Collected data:
[Start of Attachment]

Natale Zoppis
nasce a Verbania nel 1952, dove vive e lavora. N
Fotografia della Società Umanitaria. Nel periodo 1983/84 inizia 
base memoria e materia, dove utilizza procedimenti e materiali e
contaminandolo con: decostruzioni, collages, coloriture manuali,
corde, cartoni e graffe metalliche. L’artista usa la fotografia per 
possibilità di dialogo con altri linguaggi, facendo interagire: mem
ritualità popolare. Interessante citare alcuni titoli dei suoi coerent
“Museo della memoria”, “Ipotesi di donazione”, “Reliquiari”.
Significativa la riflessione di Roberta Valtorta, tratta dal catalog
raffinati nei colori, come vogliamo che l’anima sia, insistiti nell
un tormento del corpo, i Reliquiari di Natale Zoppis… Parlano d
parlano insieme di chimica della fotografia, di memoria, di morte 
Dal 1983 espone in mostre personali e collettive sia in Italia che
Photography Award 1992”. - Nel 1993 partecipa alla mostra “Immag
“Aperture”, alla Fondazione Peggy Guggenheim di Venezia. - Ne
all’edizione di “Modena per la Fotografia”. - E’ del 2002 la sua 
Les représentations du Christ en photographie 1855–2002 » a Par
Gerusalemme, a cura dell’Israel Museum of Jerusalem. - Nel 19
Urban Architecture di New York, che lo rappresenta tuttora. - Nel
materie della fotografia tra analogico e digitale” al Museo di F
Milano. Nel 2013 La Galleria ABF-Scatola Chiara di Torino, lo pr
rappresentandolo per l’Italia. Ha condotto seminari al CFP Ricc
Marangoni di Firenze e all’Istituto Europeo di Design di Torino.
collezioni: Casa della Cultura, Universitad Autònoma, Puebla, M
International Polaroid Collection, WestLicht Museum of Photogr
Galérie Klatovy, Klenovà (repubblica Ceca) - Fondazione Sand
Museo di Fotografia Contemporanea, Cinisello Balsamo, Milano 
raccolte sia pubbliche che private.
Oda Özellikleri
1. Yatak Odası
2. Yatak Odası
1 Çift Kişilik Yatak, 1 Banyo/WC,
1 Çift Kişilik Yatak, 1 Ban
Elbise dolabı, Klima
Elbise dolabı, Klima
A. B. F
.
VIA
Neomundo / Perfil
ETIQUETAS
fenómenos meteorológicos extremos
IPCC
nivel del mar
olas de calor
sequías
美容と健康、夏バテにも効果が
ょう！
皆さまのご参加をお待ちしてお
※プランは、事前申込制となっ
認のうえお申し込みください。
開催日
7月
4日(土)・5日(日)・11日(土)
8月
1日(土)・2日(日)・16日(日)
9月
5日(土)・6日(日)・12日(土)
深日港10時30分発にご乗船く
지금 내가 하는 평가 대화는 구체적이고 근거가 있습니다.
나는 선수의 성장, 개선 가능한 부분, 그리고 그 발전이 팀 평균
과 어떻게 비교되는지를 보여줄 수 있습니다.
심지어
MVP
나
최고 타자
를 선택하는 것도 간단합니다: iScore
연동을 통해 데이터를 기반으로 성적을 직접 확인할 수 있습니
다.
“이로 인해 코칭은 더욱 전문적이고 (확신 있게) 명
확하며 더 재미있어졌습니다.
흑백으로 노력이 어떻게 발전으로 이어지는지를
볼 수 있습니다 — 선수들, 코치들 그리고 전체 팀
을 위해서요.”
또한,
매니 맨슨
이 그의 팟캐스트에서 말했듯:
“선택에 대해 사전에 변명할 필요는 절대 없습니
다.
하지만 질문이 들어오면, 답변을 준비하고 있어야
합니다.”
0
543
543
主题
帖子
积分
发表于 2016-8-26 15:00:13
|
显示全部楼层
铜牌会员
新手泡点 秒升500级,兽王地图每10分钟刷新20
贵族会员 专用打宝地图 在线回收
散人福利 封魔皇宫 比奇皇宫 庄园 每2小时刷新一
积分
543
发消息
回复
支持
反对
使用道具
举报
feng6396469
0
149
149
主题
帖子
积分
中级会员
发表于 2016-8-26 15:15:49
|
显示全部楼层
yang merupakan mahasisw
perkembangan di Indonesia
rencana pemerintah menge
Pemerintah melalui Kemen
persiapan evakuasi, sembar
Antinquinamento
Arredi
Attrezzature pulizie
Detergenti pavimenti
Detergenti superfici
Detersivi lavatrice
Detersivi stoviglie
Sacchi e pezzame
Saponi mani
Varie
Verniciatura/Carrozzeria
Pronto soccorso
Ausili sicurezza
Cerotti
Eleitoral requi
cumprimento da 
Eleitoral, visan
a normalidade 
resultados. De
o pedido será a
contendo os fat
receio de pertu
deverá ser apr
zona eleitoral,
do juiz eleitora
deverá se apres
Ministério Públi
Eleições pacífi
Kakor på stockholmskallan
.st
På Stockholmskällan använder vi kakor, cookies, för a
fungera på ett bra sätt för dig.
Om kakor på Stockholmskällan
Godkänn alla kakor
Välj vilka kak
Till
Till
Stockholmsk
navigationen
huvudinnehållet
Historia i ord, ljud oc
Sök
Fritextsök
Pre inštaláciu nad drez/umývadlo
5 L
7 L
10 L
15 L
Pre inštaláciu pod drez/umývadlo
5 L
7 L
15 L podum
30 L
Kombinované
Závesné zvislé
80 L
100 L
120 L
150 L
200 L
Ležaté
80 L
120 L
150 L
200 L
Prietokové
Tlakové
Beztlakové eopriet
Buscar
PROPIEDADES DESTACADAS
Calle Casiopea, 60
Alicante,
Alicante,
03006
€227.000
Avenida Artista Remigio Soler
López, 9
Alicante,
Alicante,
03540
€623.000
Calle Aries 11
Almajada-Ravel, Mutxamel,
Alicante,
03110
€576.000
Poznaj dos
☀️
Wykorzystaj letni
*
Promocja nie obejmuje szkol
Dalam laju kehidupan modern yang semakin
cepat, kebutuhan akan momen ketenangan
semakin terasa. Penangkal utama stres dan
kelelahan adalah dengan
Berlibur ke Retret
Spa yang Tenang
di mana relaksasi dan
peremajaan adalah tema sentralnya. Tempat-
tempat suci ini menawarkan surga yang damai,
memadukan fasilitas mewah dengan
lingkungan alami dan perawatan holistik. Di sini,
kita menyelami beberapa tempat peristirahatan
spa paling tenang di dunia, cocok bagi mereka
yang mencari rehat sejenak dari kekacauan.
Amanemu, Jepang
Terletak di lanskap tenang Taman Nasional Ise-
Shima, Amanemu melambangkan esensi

[End of Attachment]

### YOUR INSTRUCTIONS
Could you transcribe the lines of every item above, keeping each one unchanged and in its original order?

### ANSWER BOX
Natale Zoppis
nasce a Verbania nel 1952, dove vive e lavora. N
Fotografia della Società Umanitaria. Nel periodo 1983/84 inizia 
base memoria e materia, dove utilizza procedimenti e materiali e
contaminandolo con: decostruzioni, collages, coloriture manuali,
corde, cartoni e graffe metalliche. L’artista usa la fotografia per 
possibilità di dialogo con altri linguaggi, facendo interagire: mem
ritualità popolare. Interessante citare alcuni titoli dei suoi coerent
“Museo della memoria”, “Ipotesi di donazione”, “Reliquiari”.
Significativa la riflessione di Roberta Valtorta, tratta dal catalog
raffinati nei colori, come vogliamo che l’anima sia, insistiti nell
un tormento del corpo, i Reliquiari di Natale Zoppis… Parlano d
parlano insieme di chimica della fotografia, di memoria, di morte 
Dal 1983 espone in mostre personali e collettive sia in Italia che
Photography Award 1992”. - Nel 1993 partecipa alla mostra “Immag
“Aperture”, alla Fondazione Peggy Guggenheim di Venezia. - Ne
all’edizione di “Modena per la Fotografia”. - E’ del 2002 la sua 
Les représentations du Christ en photographie 1855–2002 » a Par
Gerusalemme, a cura dell’Israel Museum of Jerusalem. - Nel 19
Urban Architecture di New York, che lo rappresenta tuttora. - Nel
materie della fotografia tra analogico e digitale” al Museo di F
Milano. Nel 2013 La Galleria ABF-Scatola Chiara di Torino, lo pr
rappresentandolo per l’Italia. Ha condotto seminari al CFP Ricc
Marangoni di Firenze e all’Istituto Europeo di Design di Torino.
collezioni: Casa della Cultura, Universitad Autònoma, Puebla, M
International Polaroid Collection, WestLicht Museum of Photogr
Galérie Klatovy, Klenovà (repubblica Ceca) - Fondazione Sand
Museo di Fotografia Contemporanea, Cinisello Balsamo, Milano 
raccolte sia pubbliche che private.
Oda Özellikleri
1. Yatak Odası
2. Yatak Odası
1 Çift Kişilik Yatak, 1 Banyo/WC,
1 Çift Kişilik Yatak, 1 Ban
Elbise dolabı, Klima
Elbise dolabı, Klima
A. B. F
.
VIA
Neomundo / Perfil
ETIQUETAS
fenómenos meteorológicos extremos
IPCC
nivel del mar
olas de calor
sequías
美容と健康、夏バテにも効果が
ょう！
皆さまのご参加をお待ちしてお
※プランは、事前申込制となっ
認のうえお申し込みください。
開催日
7月
4日(土)・5日(日)・11日(土)
8月
1日(土)・2日(日)・16日(日)
9月
5日(土)・6日(日)・12日(土)
深日港10時30分発にご乗船く
지금 내가 하는 평가 대화는 구체적이고 근거가 있습니다.
나는 선수의 성장, 개선 가능한 부분, 그리고 그 발전이 팀 평균
과 어떻게 비교되는지를 보여줄 수 있습니다.
심지어
MVP
나
최고 타자
를 선택하는 것도 간단합니다: iScore
연동을 통해 데이터를 기반으로 성적을 직접 확인할 수 있습니
다.
“이로 인해 코칭은 더욱 전문적이고 (확신 있게) 명
확하며 더 재미있어졌습니다.
흑백으로 노력이 어떻게 발전으로 이어지는지를
볼 수 있습니다 — 선수들, 코치들 그리고 전체 팀
을 위해서요.”
또한,
매니 맨슨
이 그의 팟캐스트에서 말했듯:
“선택에 대해 사전에 변명할 필요는 절대 없습니
다.
하지만 질문이 들어오면, 답변을 준비하고 있어야
합니다.”
0
543
543
主题
帖子
积分
发表于 2016-8-26 15:00:13
|
显示全部楼层
铜牌会员
新手泡点 秒升500级,兽王地图每10分钟刷新20
贵族会员 专用打宝地图 在线回收
散人福利 封魔皇宫 比奇皇宫 庄园 每2小时刷新一
积分
543
发消息
回复
支持
反对
使用道具
举报
feng6396469
0
149
149
主题
帖子
积分
中级会员
发表于 2016-8-26 15:15:49
|
显示全部楼层
yang merupakan mahasisw
perkembangan di Indonesia
rencana pemerintah menge
Pemerintah melalui Kemen
persiapan evakuasi, sembar
Antinquinamento
Arredi
Attrezzature pulizie
Detergenti pavimenti
Detergenti superfici
Detersivi lavatrice
Detersivi stoviglie
Sacchi e pezzame
Saponi mani
Varie
Verniciatura/Carrozzeria
Pronto soccorso
Ausili sicurezza
Cerotti
Eleitoral requi
cumprimento da 
Eleitoral, visan
a normalidade 
resultados. De
o pedido será a
contendo os fat
receio de pertu
deverá ser apr
zona eleitoral,
do juiz eleitora
deverá se apres
Ministério Públi
Eleições pacífi
Kakor på stockholmskallan
.st
På Stockholmskällan använder vi kakor, cookies, för a
fungera på ett bra sätt för dig.
Om kakor på Stockholmskällan
Godkänn alla kakor
Välj vilka kak
Till
Till
Stockholmsk
navigationen
huvudinnehållet
Historia i ord, ljud oc
Sök
Fritextsök
Pre inštaláciu nad drez/umývadlo
5 L
7 L
10 L
15 L
Pre inštaláciu pod drez/umývadlo
5 L
7 L
15 L podum
30 L
Kombinované
Závesné zvislé
80 L
100 L
120 L
150 L
200 L
Ležaté
80 L
120 L
150 L
200 L
Prietokové
Tlakové
Beztlakové eopriet
Buscar
PROPIEDADES DESTACADAS
Calle Casiopea, 60
Alicante,
Alicante,
03006
€227.000
Avenida Artista Remigio Soler
López, 9
Alicante,
Alicante,
03540
€623.000
Calle Aries 11
Almajada-Ravel, Mutxamel,
Alicante,
03110
€576.000
Poznaj dos
☀️
Wykorzystaj letni
*
Promocja nie obejmuje szkol
Dalam laju kehidupan modern yang semakin
cepat, kebutuhan akan momen ketenangan
semakin terasa. Penangkal utama stres dan
kelelahan adalah dengan
Berlibur ke Retret
Spa yang Tenang
di mana relaksasi dan
peremajaan adalah tema sentralnya. Tempat-
tempat suci ini menawarkan surga yang damai,
memadukan fasilitas mewah dengan
lingkungan alami dan perawatan holistik. Di sini,
kita menyelami beberapa tempat peristirahatan
spa paling tenang di dunia, cocok bagi mereka
yang mencari rehat sejenak dari kekacauan.
Amanemu, Jepang
Terletak di lanskap tenang Taman Nasional Ise-
Shima, Amanemu melambangkan esensi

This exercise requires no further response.